The situation
The client had built their Azure data estate incrementally over three years. Each new reporting requirement was met by adding a new pipeline, a new storage account, or a new compute cluster. Nobody had stepped back to review the architecture as a whole. By the time we were engaged, Azure costs were growing 65% year-over-year with no corresponding increase in business output.
The deeper problem was that analysts had stopped trusting the data. Pipeline failures were silent — when a job failed, nobody knew unless a dashboard went blank or a stakeholder complained. Data freshness was unclear. The same metric appeared with different values in different reports because different pipelines computed it differently.
The data engineering team was spending most of their capacity on incident response and reconciliation work rather than building new data products. The business had invested significantly in Azure infrastructure and headcount, but the analytics ROI had plateaued. The CFO had started asking questions.
What the assessment found
- →
23 separate storage accounts, many with overlapping content and no governance over which was authoritative. Storage costs were 40% higher than necessary due to redundant data copies.
- →
Databricks clusters were provisioned at maximum size and left running 24/7. Compute was the largest cost line and almost entirely idle during off-peak hours.
- →
No pipeline observability. Jobs ran on Azure Data Factory with no alerting, no run logging to a monitored destination, and no SLA tracking. Failures were invisible.
- →
dbt was being used in one part of the pipeline but raw SQL transformations were used elsewhere with no version control. The same business logic was implemented in multiple places with slight differences that produced metric drift.
- →
The Tableau layer was pulling from a mix of certified and uncertified data sources. Analysts had created their own workaround extracts because the official data sources were unreliable.
The restructure
We redesigned the platform around a Delta Lake medallion architecture with Unity Catalog governance. The 23 storage accounts were consolidated to a single Azure Data Lake Storage Gen2 account with proper container organisation. Redundant data copies were eliminated. Storage costs dropped immediately.
Databricks clusters were reconfigured with auto-scaling and auto-termination. Job clusters were sized to workload rather than provisioned at maximum. Spot instances were introduced for non-critical transformation work. Compute costs reduced by over 60%.
All transformation logic was migrated to dbt with standardised metric definitions across the platform. Unity Catalog replaced ad-hoc access control, providing a single governance layer for all data assets with lineage tracking. Every metric had one definition, documented in code, tested on every run.

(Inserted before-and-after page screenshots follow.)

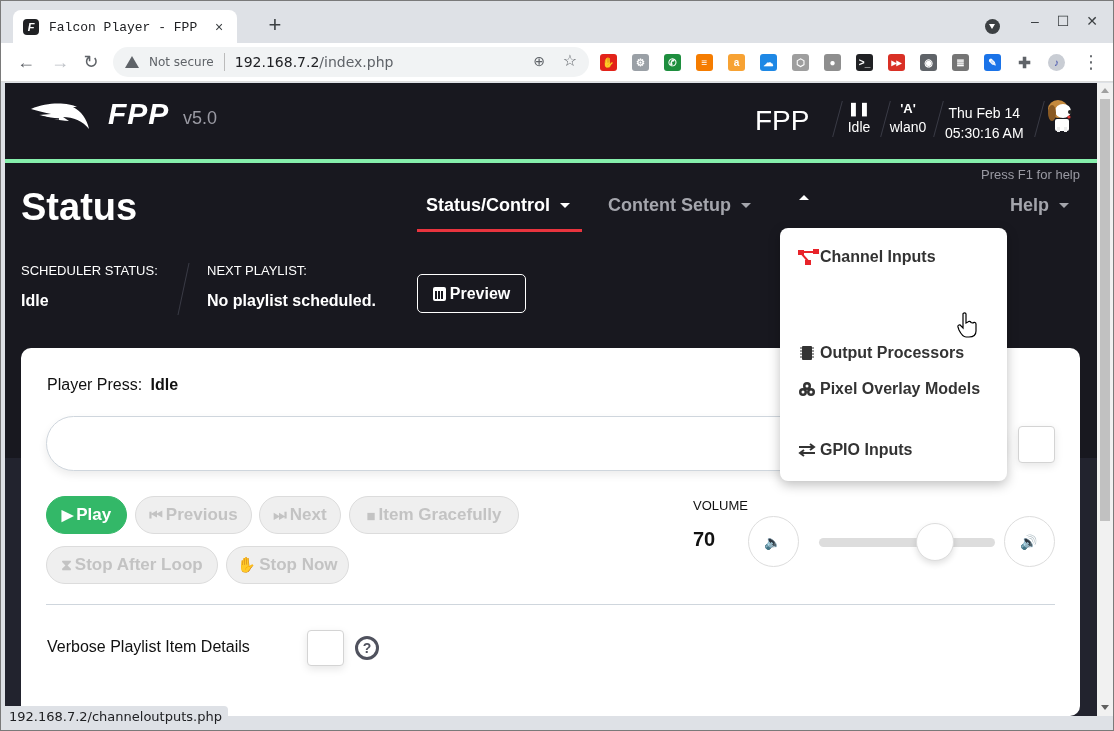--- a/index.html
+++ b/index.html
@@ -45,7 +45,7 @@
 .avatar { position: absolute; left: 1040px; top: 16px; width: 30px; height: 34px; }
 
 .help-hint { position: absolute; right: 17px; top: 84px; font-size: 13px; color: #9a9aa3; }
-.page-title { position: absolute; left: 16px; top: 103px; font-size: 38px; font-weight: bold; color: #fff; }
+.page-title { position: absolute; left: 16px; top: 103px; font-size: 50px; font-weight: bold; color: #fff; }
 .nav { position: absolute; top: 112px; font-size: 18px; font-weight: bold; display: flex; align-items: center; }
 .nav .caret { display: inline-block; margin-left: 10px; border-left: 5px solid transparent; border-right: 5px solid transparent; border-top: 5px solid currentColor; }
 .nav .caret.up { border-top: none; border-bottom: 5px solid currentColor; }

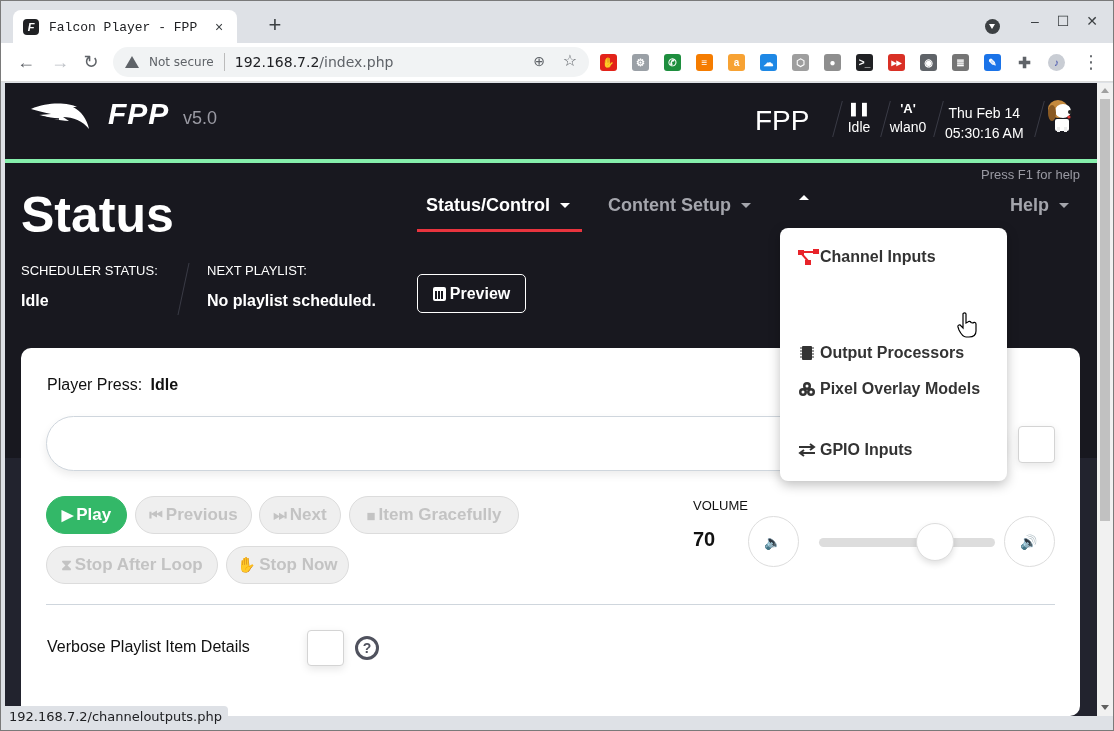--- a/index.html
+++ b/index.html
@@ -209,7 +209,7 @@
     <span class="sched-value" style="left:16px;">Idle</span>
     <span class="sched-divider"></span>
     <span class="sched-label" style="left:202px;">NEXT PLAYLIST:</span>
-    <span class="sched-value" style="left:202px;">No playlist scheduled.</span>
+    <span class="sched-value" style="left:202px;text-decoration:underline;">No playlist scheduled.</span>
     <button class="preview-btn">
       <span class="cal"></span>
       <span>Preview</span>

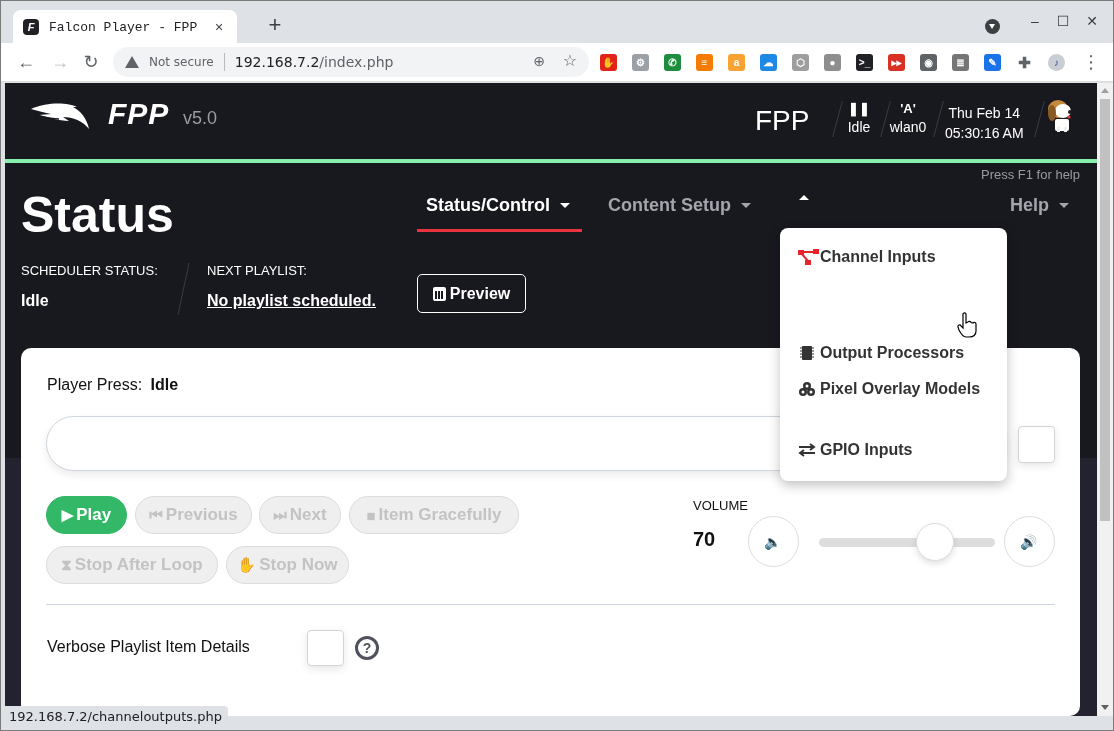--- a/index.html
+++ b/index.html
@@ -282,7 +282,7 @@
         </svg>
         <span>Output Processors</span>
       </div>
-      <div class="dd-item" style="top:138px;">
+      <div class="dd-item" style="top:165px;">
         <svg class="dd-icon" viewBox="0 0 22 16">
           <circle cx="9" cy="5" r="4" fill="#333"></circle>
             <circle cx="5" cy="11" r="4" fill="#333"></circle>

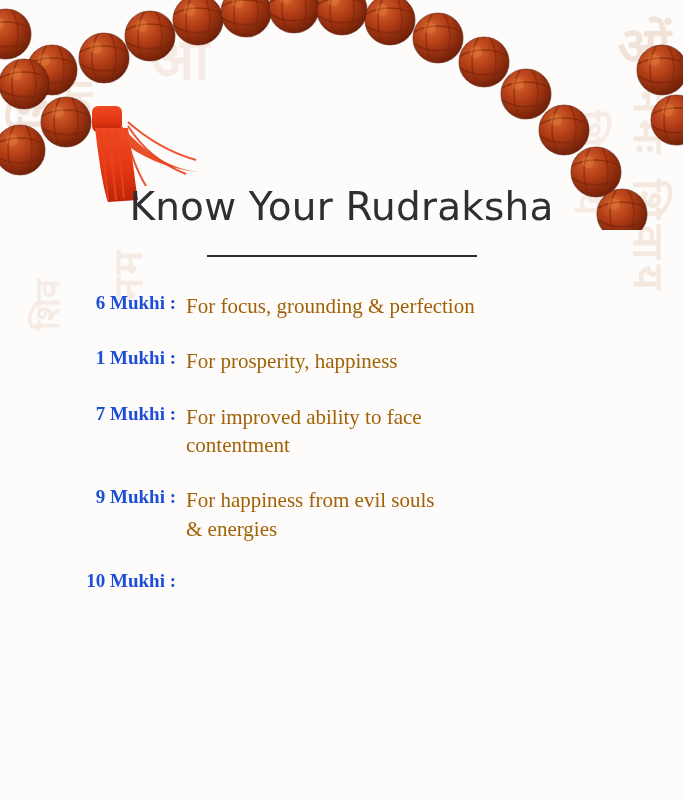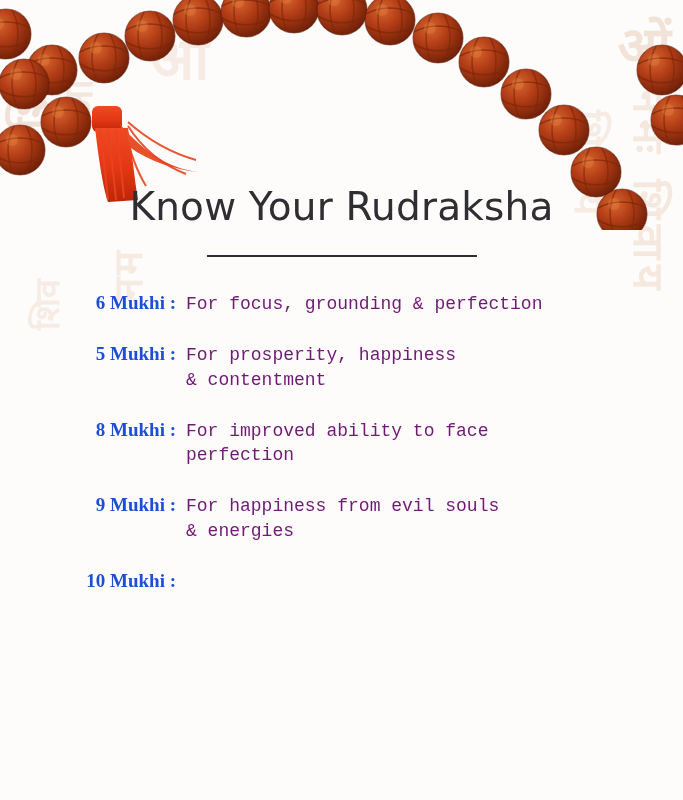--- a/index.html
+++ b/index.html
@@ -97,9 +97,9 @@
   }
   .row-desc {
     flex: 1 1 auto;
-    font-family: Liberation Mono, monospace;
-    font-size: 18px;
-    color: #701a75;
+    font-family: Liberation Serif, serif;
+    font-size: 21px;
+    color: #a16207;
     line-height: 1.35;
     padding-top: 1px;
   }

Pipeline observability was built using Azure Monitor and a custom alerting layer that tracked job success rates, data freshness SLAs, and row-count anomaly detection. The data engineering team got a real-time dashboard of platform health — the first time they had visibility into what was actually running.
The Tableau reporting layer was rebuilt on top of the new certified gold layer. Analyst workaround extracts were decommissioned. The certified data sources became the single source of truth.
The outcome
Total Azure cost reduction was 42% within the first full billing cycle after cutover. The cost reduction came from three areas: storage consolidation (24% of the total saving), compute right-sizing (61%), and elimination of redundant jobs (15%).
With the platform stable and observable, the data engineering team shifted from incident response to product delivery. In the six months following the restructure, the team delivered four times the number of governed data products compared to the six months prior — without any additional headcount.
Pipeline observability went from zero to 100% coverage. The first month after go-live, the alerting system caught three pipeline failures that would previously have gone unnoticed until a stakeholder reported a broken dashboard. Response time to data incidents dropped from hours to minutes.